NAME USED AVAIL REFER MOUNTPOINT
rpool 52.8G 14.1G 75K /rpool
rpool/ROOT 4.08G 14.1G 18K legacy
rpool/ROOT/opensolaris 106M 14.1G 2.31G -
rpool/ROOT/opensolaris-1 3.90G 14.1G 3.66G /
rpool/ROOT/opensolaris-1@install 71.0M - 2.21G -
rpool/ROOT/opensolaris-1@2009-01-13-23:06:36 40.0M - 2.26G -
rpool/ROOT/opensolaris-1@2009-01-31-01:53:47 78.4M - 3.66G -
rpool/dump 16.0G 14.1G 16.0G -
rpool/export 761M 14.1G 19K /export
rpool/export/home 761M 14.1G 32K /export/home
rpool/export/home/atobey 761M 14.1G 761M /export/home/atobey
rpool/swap 32.0G 46.1G 16K -
root@opensolaris01:~# zfs clone rpool/ROOT/opensolaris-1@2009-01-31-01:53:47 rpool/ROOT/opensolaris-2
root@opensolaris01:~# zfs list -t all
NAME USED AVAIL REFER MOUNTPOINT
rpool 52.8G 14.1G 75K /rpool
rpool/ROOT 4.08G 14.1G 18K legacy
rpool/ROOT/opensolaris 106M 14.1G 2.31G -
rpool/ROOT/opensolaris-1 3.90G 14.1G 3.66G /
rpool/ROOT/opensolaris-1@install 71.0M - 2.21G -
rpool/ROOT/opensolaris-1@2009-01-13-23:06:36 40.0M - 2.26G -
rpool/ROOT/opensolaris-1@2009-01-31-01:53:47 78.4M - 3.66G -
rpool/ROOT/opensolaris-2 74.8M 14.1G 3.66G -
rpool/dump 16.0G 14.1G 16.0G -
rpool/export 761M 14.1G 19K /export
rpool/export/home 761M 14.1G 32K /export/home
rpool/export/home/atobey 761M 14.1G 761M /export/home/atobey
rpool/swap 32.0G 46.1G 16K -
root@opensolaris01:~# zfs set mountpoint=/ rpool/ROOT/opensolaris-2
root@opensolaris01:~# zfs set canmount=noauto rpool/ROOT/opensolaris-2
# just because they're there on the other clones ...

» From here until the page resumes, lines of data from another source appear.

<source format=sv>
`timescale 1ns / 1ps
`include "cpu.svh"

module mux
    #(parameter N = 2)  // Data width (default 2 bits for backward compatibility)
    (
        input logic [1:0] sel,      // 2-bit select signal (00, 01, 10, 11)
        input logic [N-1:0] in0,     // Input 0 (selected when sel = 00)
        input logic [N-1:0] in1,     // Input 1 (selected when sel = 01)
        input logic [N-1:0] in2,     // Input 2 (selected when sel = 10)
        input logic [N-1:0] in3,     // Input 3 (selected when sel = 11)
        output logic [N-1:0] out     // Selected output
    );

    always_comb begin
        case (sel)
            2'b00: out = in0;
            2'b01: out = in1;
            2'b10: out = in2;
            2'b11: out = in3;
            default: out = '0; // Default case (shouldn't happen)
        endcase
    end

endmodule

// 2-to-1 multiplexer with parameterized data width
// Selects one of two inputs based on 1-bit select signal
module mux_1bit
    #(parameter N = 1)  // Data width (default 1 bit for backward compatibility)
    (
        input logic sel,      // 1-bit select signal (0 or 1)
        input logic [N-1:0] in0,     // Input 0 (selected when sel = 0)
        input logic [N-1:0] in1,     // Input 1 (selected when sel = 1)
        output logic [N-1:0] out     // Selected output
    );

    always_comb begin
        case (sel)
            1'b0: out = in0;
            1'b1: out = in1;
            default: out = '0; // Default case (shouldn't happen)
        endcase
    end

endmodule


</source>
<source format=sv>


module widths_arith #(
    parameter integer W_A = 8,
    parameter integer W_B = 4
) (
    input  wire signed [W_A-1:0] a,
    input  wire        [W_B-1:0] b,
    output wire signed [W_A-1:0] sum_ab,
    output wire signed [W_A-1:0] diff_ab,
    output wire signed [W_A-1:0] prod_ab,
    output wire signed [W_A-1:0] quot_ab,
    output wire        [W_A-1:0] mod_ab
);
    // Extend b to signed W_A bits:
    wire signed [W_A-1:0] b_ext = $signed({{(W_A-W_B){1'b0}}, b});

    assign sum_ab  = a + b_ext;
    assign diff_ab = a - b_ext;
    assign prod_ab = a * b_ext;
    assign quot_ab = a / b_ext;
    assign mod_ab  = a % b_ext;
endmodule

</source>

root@opensolaris01:~# zfs set org.opensolaris.libbe:policy=static rpool/ROOT/opensolaris-2
# ran uuidgen on a linux box
root@opensolaris01:~# zfs set org.opensolaris.libbe:uuid=35f4532d-e452-453b-86a9-1de8e1b296f9
root@opensolaris01:~# sed -i 's/opensolaris-1/opensolaris-2/g' /rpool/boot/grub/menu.lst
root@opensolaris01:~# reboot
Notes:
- The shell stuff in this post are reenactments of a sort because I didn't think to blog about this until I was all done.
- pkg image-update will also set up snapshots/clones for easy backout, which is why rpool/ROOT/opensolaris-1 existed.

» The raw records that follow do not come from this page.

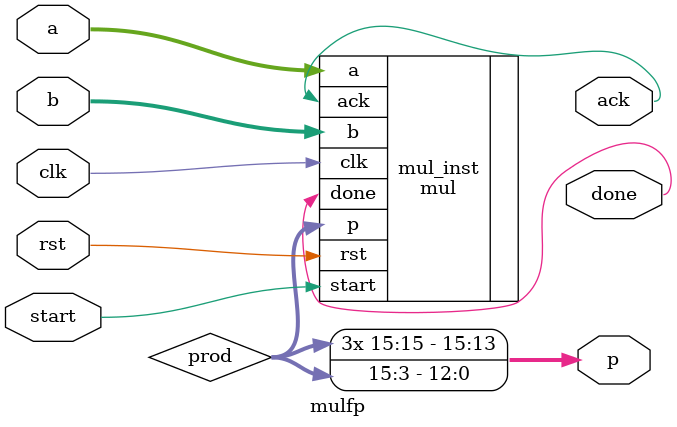
<source format=v>
module addfp #(parameter AWIDTH = 5, A_FR = 4, BWIDTH = 5, B_FR = 4, OWIDTH = 6, O_FR = 4)(a, b, s);
input signed [AWIDTH-1:0] a;
input signed [BWIDTH-1:0] b;
output signed [OWIDTH-1:0] s;
localparam integer MAX_FR = (A_FR > B_FR) ? A_FR : B_FR;
localparam integer SHIFT = MAX_FR - O_FR;
function automatic signed [OWIDTH-1:0] signext_a;
input signed [AWIDTH-1:0] in;
begin
if(OWIDTH > AWIDTH)
signext_a = {{(OWIDTH-AWIDTH){in[AWIDTH-1]}}, in};
else if (OWIDTH == AWIDTH)
signext_a = in;
else
signext_a = in[OWIDTH-1:0];
end
endfunction
function automatic signed [OWIDTH-1:0] signext_b;
input signed [BWIDTH-1:0] in;
begin
if(OWIDTH > BWIDTH)
signext_b = {{(OWIDTH-BWIDTH){in[BWIDTH-1]}}, in};
else if (OWIDTH == BWIDTH)
signext_b = in;
else
signext_b = in[OWIDTH-1:0];
end
endfunction
wire signed [OWIDTH-1:0] a_ext = signext_a(a);
wire signed [OWIDTH-1:0] b_ext = signext_b(b);
wire signed [OWIDTH-1:0] a_align =
(A_FR < MAX_FR) ? (a_ext <<< (MAX_FR - A_FR)) : a_ext;
wire signed [OWIDTH-1:0] b_align =
(B_FR < MAX_FR) ? (b_ext <<< (MAX_FR - B_FR)) : b_ext;
wire signed [OWIDTH:0] sum = a_align + b_align;
assign s = (SHIFT >= 0) ? sum >>> SHIFT : sum <<< (-SHIFT);
endmodule
module mulfp #(parameter WIDTH = 8, IFR = 4, OWIDTH = 16, OFR = 5)(a, b, p, done, ack, start, clk, rst);
input wire signed [WIDTH-1:0] a, b;
input wire clk, rst, start;
output wire signed [OWIDTH-1:0] p;
output wire done, ack;
wire signed [(2*WIDTH)-1:0] prod;
localparam integer SHIFT = (2*IFR) - OFR;
assign p = (SHIFT >= 0) ? prod >>> SHIFT : prod <<< (-SHIFT);
mul #(.WIDTH(WIDTH))
mul_inst (.a(a), .b(b), .p(prod), .done(done),
.ack(ack), .start(start), .clk(clk), .rst(rst));
endmodule
</source>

- Network connection was 2 ixgbe's to 5 Linux boxes with 2 e1000e's each
- I used sed on the GRUB config to save space. Don't try it at home unless you really understand what it's doing.
- Hooray for /usr/gnu and having it at the front of $PATH
- pfexec su - for root access isn't really best practice, but it sure saves a lot of typing.